ЖЕЛТОЕ, СЕРОЕ, СЕДОЕ, ДВУСОСТАВНЫЕ (ЧАСТО НЕГАТИВНЫЕ) ПРИЛАГАТЕЛЬНЫЕ: Это
— лунная ночь невозможного сна, Так уныла, желта и больна В облаках театральных луна, Свет полос запыленно-зеленых На бумажных колеблется кленах. Это — лунная ночь невозможной мечты. Но недвижны и странны черты: — Это маска твоя или ты? («Декорация»); На твоем линяло-ветхом небе Желтых туч томит меня развод <…> Знаешь что… я думал, что больнее Увидать пустыми тайны слов… («Ты опять со мной»); О, как я чувствую накопленное бремя Отравленных ночей и грязно-бледных дней! («Ямбы»); Наперекор завистливой судьбе И нищете убого-слабодушной, Ты памятник оставишь по себе, Незыблемый, хоть сладостно-воздушный («Другому»); Их не твой ли развёл и ущерб, На горелом пятне желтосерп, Ты, скиталец небес праздносумый, С иронической думой?.. («Месяц»); Желтый пар петербургской зимы, Желтый снег, облипающий плиты… Я не знаю, где вы и где мы, Только знаю, что крепко мы слиты. Только камни нам дал чародей, Да Неву буро-желтого цвета («Петербург»); Мне ль дали пустые не серы? Не тускло звенят бубенцы? Но ты-то зачем так глубоко Двоишься, о сердце мое? («Тоска миража»).

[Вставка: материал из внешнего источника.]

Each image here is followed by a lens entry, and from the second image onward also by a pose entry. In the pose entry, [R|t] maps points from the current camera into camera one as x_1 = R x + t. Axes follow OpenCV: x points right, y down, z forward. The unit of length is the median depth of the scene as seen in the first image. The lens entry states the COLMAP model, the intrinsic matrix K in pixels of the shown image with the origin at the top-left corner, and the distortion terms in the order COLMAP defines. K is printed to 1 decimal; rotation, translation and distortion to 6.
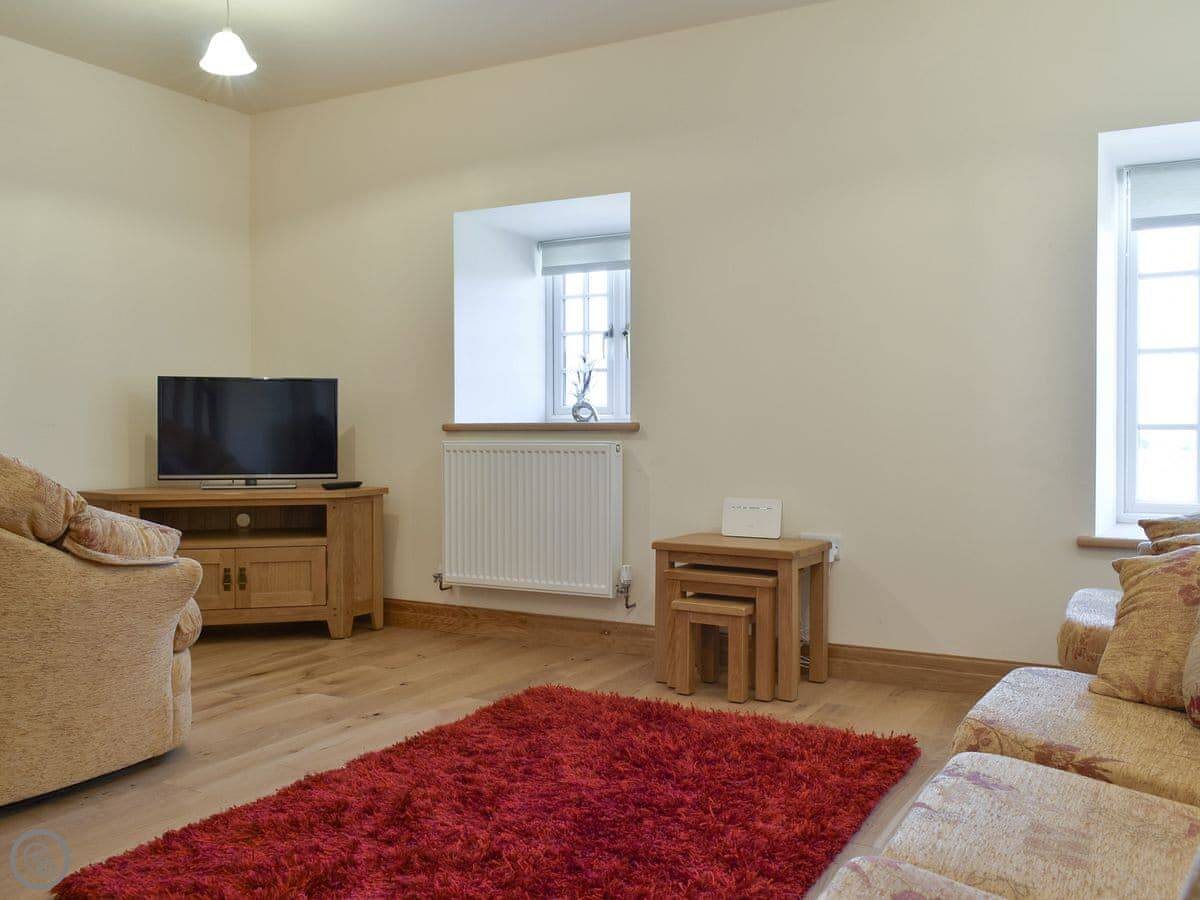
lens RADIAL K [[1012.6, 0, 600.0], [0, 1012.6, 450.0], [0, 0, 1]] dist [-0.017965, -0.000717]
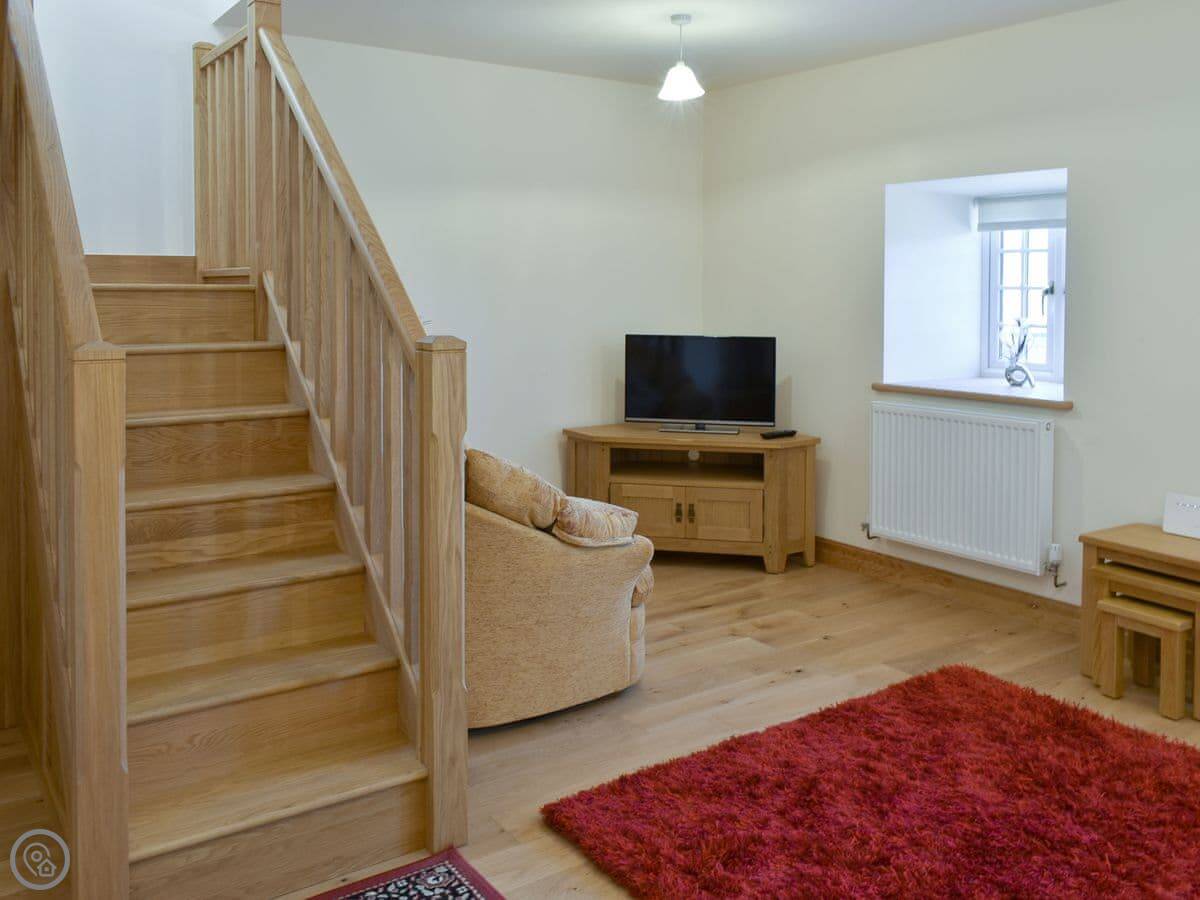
lens RADIAL K [[1009.6, 0, 597.6], [0, 1009.6, 329.7], [0, 0, 1]] dist [0.003224, 0.013961]
pose [[0.901960, 0.018391, -0.431429, 0.057308], [-0.009766, 0.999706, 0.022198, -0.146824], [0.431710, -0.015809, 0.901874, -0.108454]]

На фоне этого далеко не полного свода «предвестий» ПЗ, обнаруживающихся у Анненского, хорошо видны собственные находки Ходасевича, в частности оригинальное совмещение мотивов двоящегося «я», зеркала, странного слова и унылой желто-серости, относимой на этот раз к самому себе.
* * *
Как было сказано, в задачи статьи не входил всесторонний анализ этого позднего шедевра Ходасевича. Не говоря о широком интертекстуальном фоне ПЗ, начиная с впрямую названного дантовского[199]
, или, скажем, о работе поэта с 3-стопным анапестом и его семантическим ореолом[200], а также с пятистрочной строфой AbAAb, как бы «оттягивающей конец»[201], незатронутыми остались и интереснейшие проблемы, непосредственно примыкающие к рассмотренным. В частности, характерная техника сплавления поэтической речи с разговорной (то ли детской, то ли внутренней, ср. неужели, вон тот, тот самый и т. п.) и с до неуклюжести деловой письменной (ср. который в вызывающей анжамбманной позиции), здесь вторящая остранению «я»[202] и находящаяся в общем русле ходасевичевских опытов по прививке классических начал к тем или иным дичкам[203], и вообще целый слой инвариантных мотивов Ходасевича[204]. Нашей целью здесь было лишь показать, что экзистенциальное зеркало, отражающее драму лирического «я» Ходасевича, не одинарное, а — по меньшей мере — тройное, включающее как минимум еще две неназванные створки — толстовскую и анненсковскую[205].
«Что это было?» Даниила Хармса
[206]
Я шел зимою вдоль болота
В галошах,
В шляпе
И в очках.
Вдруг по реке пронесся кто-то
На металлических
Крючках.
Я побежал скорее к речке,
А он бегом пустился в лес,
К ногам приделал две дощечки,
Присел,
Подпрыгнул
И исчез.
И долго я стоял у речки,
И долго думал, сняв очки:
«Какие странные Дощечки
И непонятные Крючки!»
1940
I
Написанное в характерном для обэриутов жанре квазидетского стишка с двойным дном, это стихотворение Даниила Хармса открыто строится на приеме остранения (возможно, усвоенном непосредственно из классической статьи Шкловского «Искусство как прием») и обнаженном в последней строфе: Какие странные дощечки!
Для мотивировки основного тропеического хода («Загадка: крючки, дощечки — Разгадка: коньки, лыжи») привлечена маска наивного горожанина, далекого от спортивной реальности. Ею же натурализуется финальное переключение a la Козьма Прутков (типа: Читатель! в басне сей откинув незабудки, Здесь помещенные для шутки…) из пейзажно-описательного модуса в медитативный. Все это более или менее прозрачно, но выполнено, в переделах трех четверостиший 4-стопного ямба, мастерски, с не ослабевающим от строфы к строфе обновлением эффектов и даже точки зрения на вещи, а также редким у Хармса соблюдением поверхностного правдоподобия.